Lifelong Cincinnati resident Barbara Carr has been going to the festival since her teens and even made the trek to Detroit when it moved in 2003 after being cancelled the year before.
"It was nice but it wasn't the same as being home," she admitted. "Cincinnati seems to try to roll the red carpet out."
At the time festival promoters were concerned about what the move would mean for the festival long term.
Ultimately, with the help of Macy's and the Bengals, the event returned to the Queen City in 2005.
"When we first started back at Paul Brown Stadium it was a smaller version of what I remembered from the past, and this year is going to be the first year that our seats are full," Fran told FOX19.
Santangelo's family has been promoting the festival for decades.
"Finally now it's reattaching itself to Cincinnati," she said. "I think we've got that branding back."
"Time has changed," Ron Dumas emphasized. "We went through some peaks and valleys from the Timothy Thomas era to the boycott era. The city has healed, and we're in the healing process. I think we've overcome a lot, and I think it's growing momentum."
Working the festival for decades, Ron Dumas has seen people from across the county re-embrace the event.
"There's things that go on in the city but when it comes to this week everybody's here to have a good time," he said.
Barbara, however, feels outside of the festival, for Cincinnatians, it is a different story.
"I feel like the people in Cincinnati that are actually living here, we haven't made any leaps and bounds," she told FOX19. "We've got a lot of work to do. We've got a lot of young men that need a lot of help."
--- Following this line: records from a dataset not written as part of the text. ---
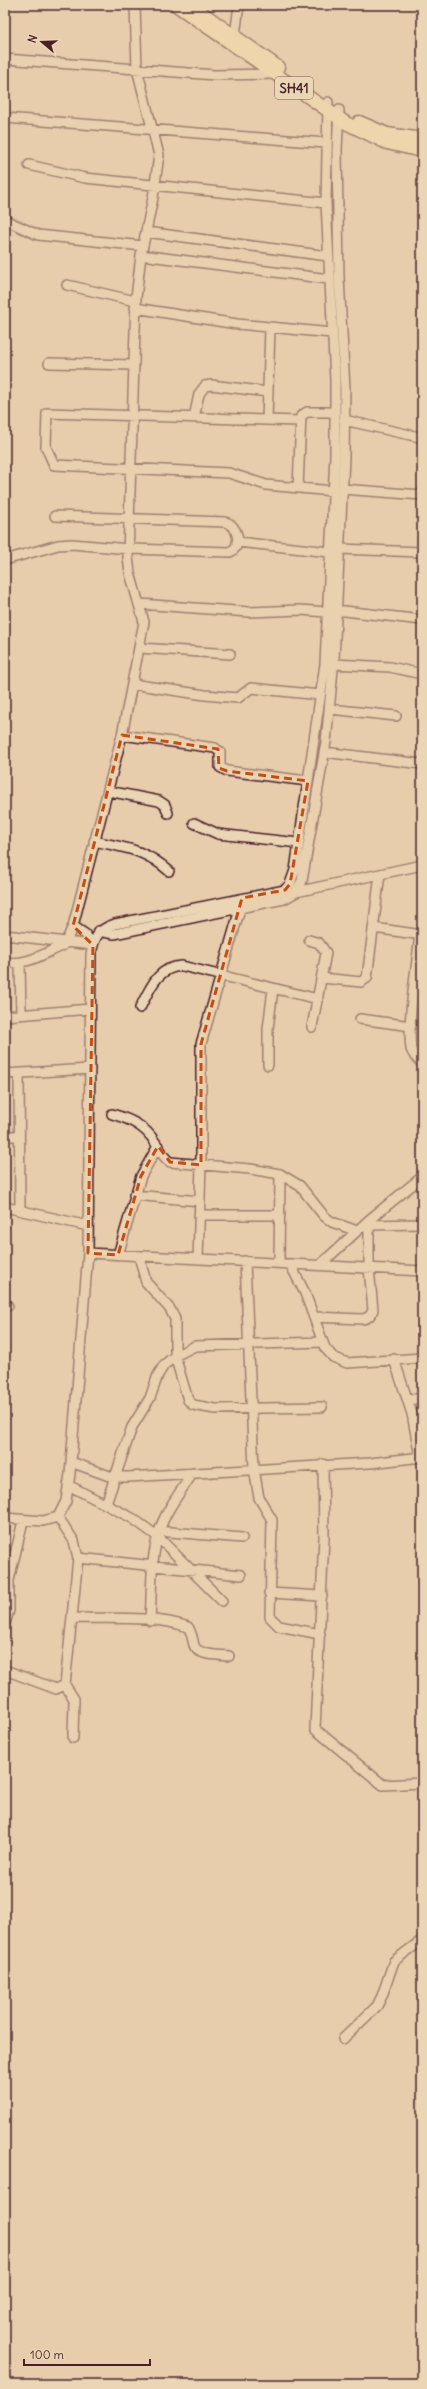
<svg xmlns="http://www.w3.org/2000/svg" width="427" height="2389" font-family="Delius,sans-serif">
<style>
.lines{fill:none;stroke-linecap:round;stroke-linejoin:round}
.minor-casing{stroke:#4a1f2b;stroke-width:12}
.major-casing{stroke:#4a1f2b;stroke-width:15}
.minor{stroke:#ead5b4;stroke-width:9}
.major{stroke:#f9deab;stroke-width:12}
.marked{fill:none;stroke:#c84d12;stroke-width:3;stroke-dasharray:8 5;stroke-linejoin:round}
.labels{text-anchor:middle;stroke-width:3.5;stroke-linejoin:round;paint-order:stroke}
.shield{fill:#ead5b4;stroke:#7a5654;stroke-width:1}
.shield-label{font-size:13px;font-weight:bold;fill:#4a1f2b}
</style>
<rect width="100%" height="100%" fill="#e7cdac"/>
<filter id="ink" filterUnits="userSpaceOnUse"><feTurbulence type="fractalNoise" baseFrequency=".025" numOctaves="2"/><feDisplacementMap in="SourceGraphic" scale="8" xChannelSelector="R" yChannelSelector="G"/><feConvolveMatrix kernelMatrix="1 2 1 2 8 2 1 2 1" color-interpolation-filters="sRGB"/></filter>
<g filter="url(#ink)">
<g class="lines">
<!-- minor casing -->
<g class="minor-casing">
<path id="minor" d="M235 36 239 5
M5 59 215 75 275 74
M5 118 326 143
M29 165 85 178 326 203
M5 220 38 235 143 246
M146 232 328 256
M141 255 329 279
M67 285 135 301
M135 308 237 324 332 333
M49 363 133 365
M194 418 199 394 205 386 211 385 268 392
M267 420 270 328
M344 420 419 437
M300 421 47 413 46 447 54 465 229 473 266 485 333 491
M298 488 301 416 307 412H335
M342 489 422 495
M237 542 330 552
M339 549 422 552
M5 560 58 545 72 544 129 549 230 552C243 546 238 525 225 522L55 516
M140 604 249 612 300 610 327 612
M336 610 422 620
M140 648 230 654
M334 664 390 667 422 674
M132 684 205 695 238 698 251 688 320 695
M330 709 396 716
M122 735 215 748 220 752V767L227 771 308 781
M324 752 422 764
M108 791 159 801 165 805 168 813
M194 823 218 834 299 843
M94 841C125 848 145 849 169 871
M296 892 422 865
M73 926 85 934 93 945
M374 928 422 935
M98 931 114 934 284 899 296 892 302 881 326 742 334 659 344 458 345 389 339 277 337 150 339 110
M420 934C417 966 407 1019 411 1049 413 1055 417 1059 422 1063
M5 935 93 945
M309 940 319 943 326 953 312 1027
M5 962C26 966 43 954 62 946L66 942 73 926 122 735 144 622 130 573 128 557 136 298 141 255 153 198 159 155 137 69 135 5
M20 964 21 1014
M322 978 361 982 367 978 380 874
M140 1008C150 989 157 967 182 966L318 999
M5 1016 90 1009
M360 1019 411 1026
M268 1065V1029L273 989
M5 1074 90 1069
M19 1074 20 1210
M112 1114C130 1119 145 1126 155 1142 160 1150 162 1157 170 1162L250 1169 280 1174 300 1186 324 1216 332 1222 357 1231
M5 1136H19
M134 1195 200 1201
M5 1207 88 1226
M199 1215H280
M369 1225 422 1224
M88 1253 422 1271
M118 1255 141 1176 158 1146
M139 1256 146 1282 170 1309 175 1319V1356L188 1400 193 1405 215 1409 322 1407
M198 1259 201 1165V1044L240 909
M245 1261 254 1469 259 1498 272 1520 270 1617 279 1626 320 1634
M279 1263 280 1174
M290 1264 305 1293 325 1348 333 1357 347 1363 422 1358
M320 1265 369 1220 422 1177
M5 1306H8
M314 1317 362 1319C369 1318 371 1315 373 1310L369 1268V1220
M394 1359 412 1414 420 1457
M408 1400 422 1398
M71 1462 112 1477H128L370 1463 422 1457
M323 1464 324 1537 315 1729 383 1785 422 1783
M68 1485 132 1518 157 1536 222 1601
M106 1504 132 1427 150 1398 158 1375 164 1365 175 1356 195 1346 323 1342
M5 1518 43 1521 58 1517 66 1501 70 1474 88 1253 91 954C94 938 98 929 115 924L285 890 290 884 295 870 325 664 335 455V380L326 203 328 102
M159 1531 242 1538
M78 1558 241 1575
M269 1593 322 1596
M72 1618C109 1619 153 1615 188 1627 192 1633 192 1638 194 1645 197 1656 219 1655 229 1656
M150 1621C152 1593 150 1559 159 1532 165 1511 181 1491 193 1473
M5 1624 9 1610V1580L23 1521
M5 1670 56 1689 65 1685 78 1558 74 1541 58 1517
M65 1685 74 1699 73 1738
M343 2039 377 2006 382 1996 394 1961 422 1940"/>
</g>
<!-- major casing -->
<g class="major-casing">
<path id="major" d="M176 5 346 123 387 143 422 151
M191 5 278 67
M359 122 387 134 422 139"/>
</g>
<!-- minor -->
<use href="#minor" class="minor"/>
<!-- major -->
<use href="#major" class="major"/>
</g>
</g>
<!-- marked area -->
<path d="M0 0H427V2389H0ZM122 735 218 749 219 768 227 771 308 781 290 884 285 890 242 898 201 1044V1165L170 1162 158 1146 141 1176 118 1255 88 1253 93 945 73 926Z" fill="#e7cdac" fill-opacity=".55" fill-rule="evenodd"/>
<path class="marked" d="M122 735 218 749 219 768 227 771 308 781 290 884 285 890 242 898 201 1044V1165L170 1162 158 1146 141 1176 118 1255 88 1253 93 945 73 926Z"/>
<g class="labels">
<!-- shield labels -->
<rect class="shield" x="275" y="77" width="38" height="22" rx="3"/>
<g class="shield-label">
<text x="294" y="93">SH41</text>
</g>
</g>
<!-- margin -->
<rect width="427" height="2389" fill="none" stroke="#ead5b4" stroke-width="20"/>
<rect x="10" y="10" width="407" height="2369" fill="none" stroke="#4a1f2b" stroke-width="1.5" filter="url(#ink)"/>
<!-- north arrow -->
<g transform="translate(42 42) rotate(289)" stroke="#ead5b4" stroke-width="3" paint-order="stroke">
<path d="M0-3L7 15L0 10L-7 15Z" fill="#4a1f2b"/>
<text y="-6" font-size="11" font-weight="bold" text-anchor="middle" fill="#4a1f2b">N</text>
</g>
<!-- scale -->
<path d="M24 2359v6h126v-6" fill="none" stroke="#4a1f2b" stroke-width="2"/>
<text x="30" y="2359" font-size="12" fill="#4a1f2b" stroke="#ead5b4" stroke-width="3" paint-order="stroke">100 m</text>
</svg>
Everyone agrees, however, the future should be the focus.
"I don't think it can be forgot but I don't think we can stay in the past," Carr said. "We have to go to the future. We want to make the future better, that's what I think. You can't do nothing about what happened we can only do something about what's going to happen tomorrow."
Fran recognizes the festival itself has a ways to go to recover from the loss of the momentum that occurred when the festival was moved, but she is confident they are on their way.
"I think by the crowds you'll see tonight you'll know how far we've come," Dumas pointed out.
"It feels great, just to see people coming down here," echoed Carr. "It's a beautiful day."